### Collected data
------------------------------------------------
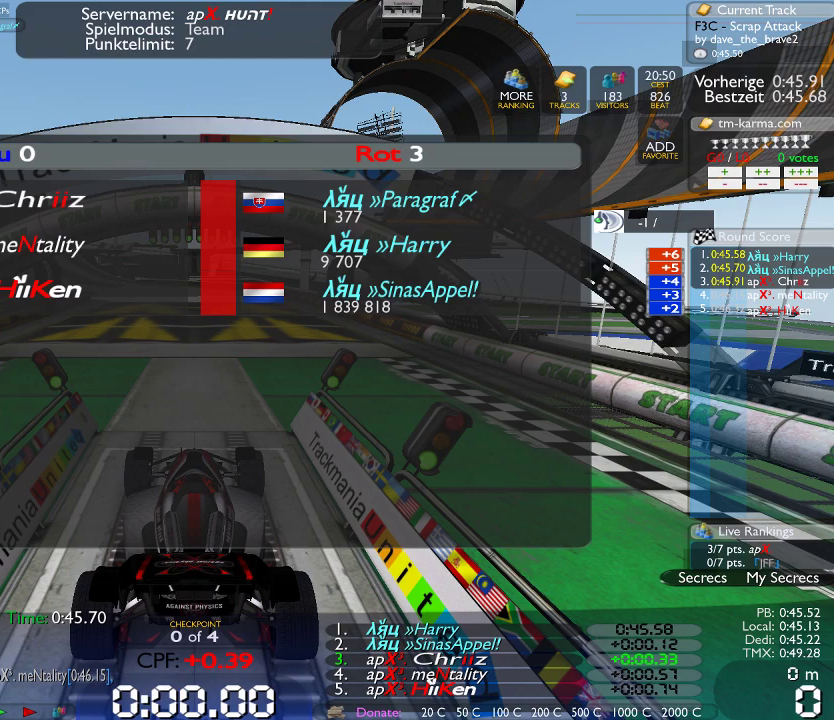
{"buttons": [], "left_stick": "center", "right_stick": "center", "events": []}
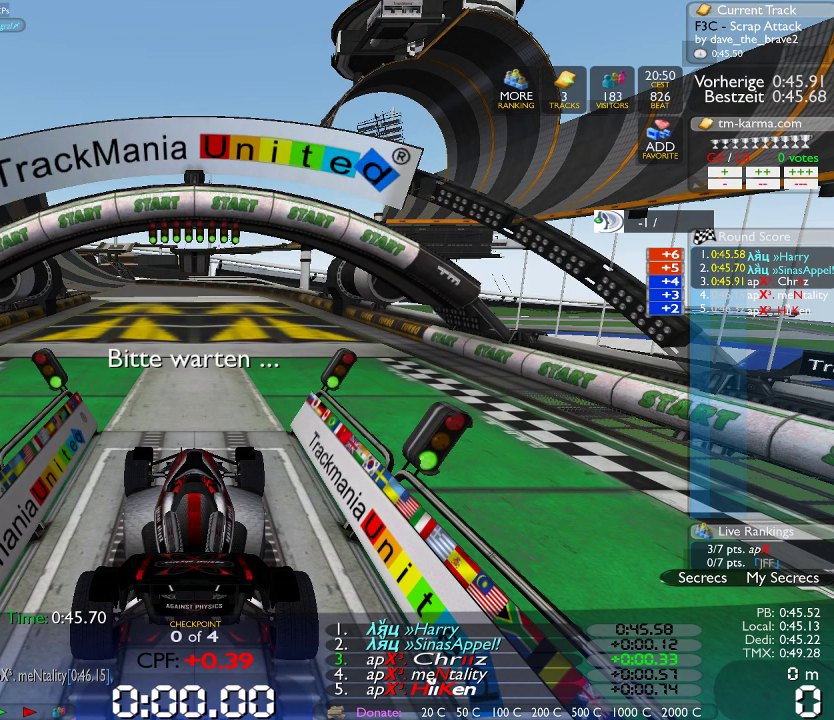
{"buttons": [], "left_stick": "center", "right_stick": "center", "events": []}
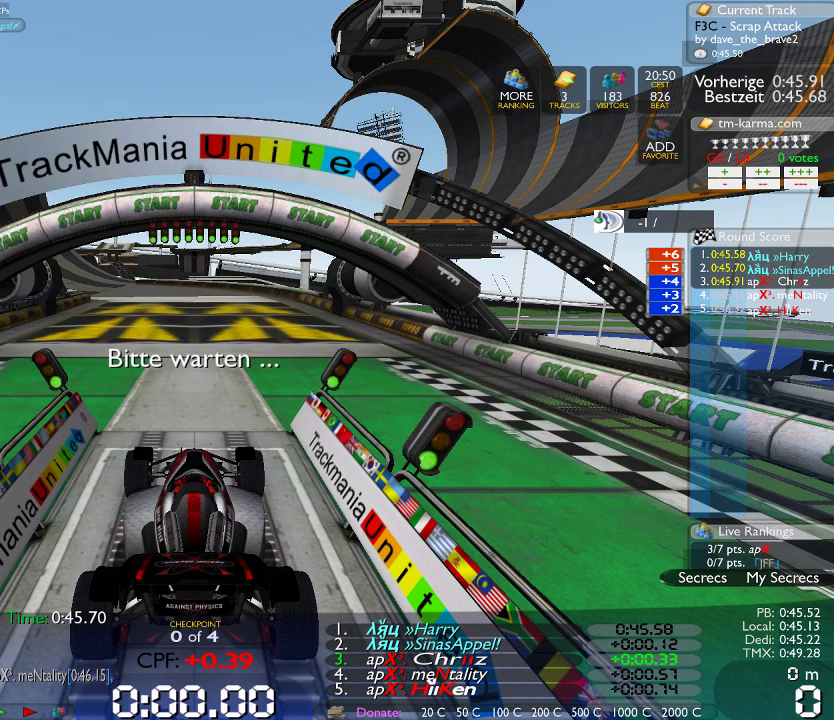
{"buttons": [], "left_stick": "center", "right_stick": "center", "events": [[83, "left_stick", "left"], [450, "left_stick", "center"]]}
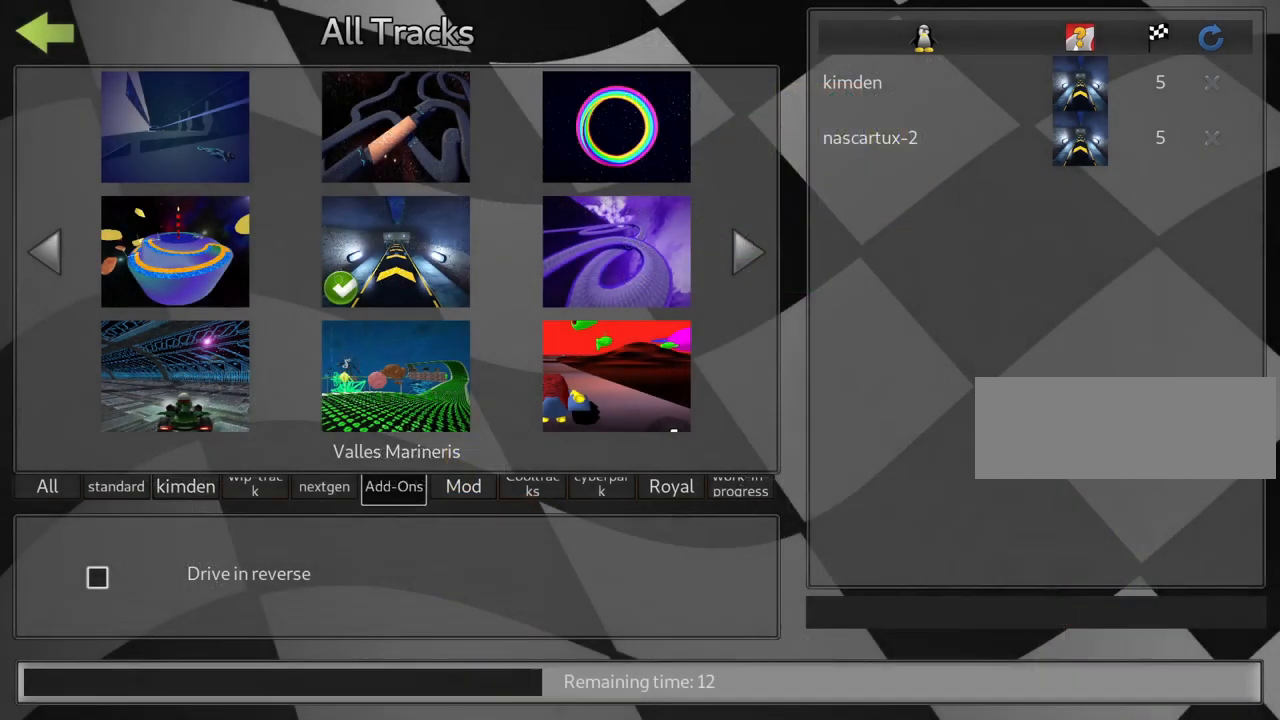
Gameplay with keyboard; each line is a JSON object with the keys held at the frame after it. "events" lists presses ("down") and releases ("up") of "down", "fire", "flag", "left", "look", "nitro", "right", "skid" and "up" between this image and that frame as [ms after this image, input, new state], when the widget could be followed in between. No other keys are recorded. Mouse input is not recorded. Key names are as the overlay labels them; some are game actions (e.g. jump) rather than physical keys. Not read: other_keys.
{"keys": [], "events": []}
------------------------------------------------
### WHAT TO PRODUCE
Your copy should hold every entry exactly as written, but none of the pictures.

### ANSWER BOX
{"buttons": [], "left_stick": "center", "right_stick": "center", "events": []}
{"buttons": [], "left_stick": "center", "right_stick": "center", "events": []}
{"buttons": [], "left_stick": "center", "right_stick": "center", "events": [[83, "left_stick", "left"], [450, "left_stick", "center"]]}
Gameplay with keyboard; each line is a JSON object with the keys held at the frame after it. "events" lists presses ("down") and releases ("up") of "down", "fire", "flag", "left", "look", "nitro", "right", "skid" and "up" between this image and that frame as [ms after this image, input, new state], when the widget could be followed in between. No other keys are recorded. Mouse input is not recorded. Key names are as the overlay labels them; some are game actions (e.g. jump) rather than physical keys. Not read: other_keys.
{"keys": [], "events": []}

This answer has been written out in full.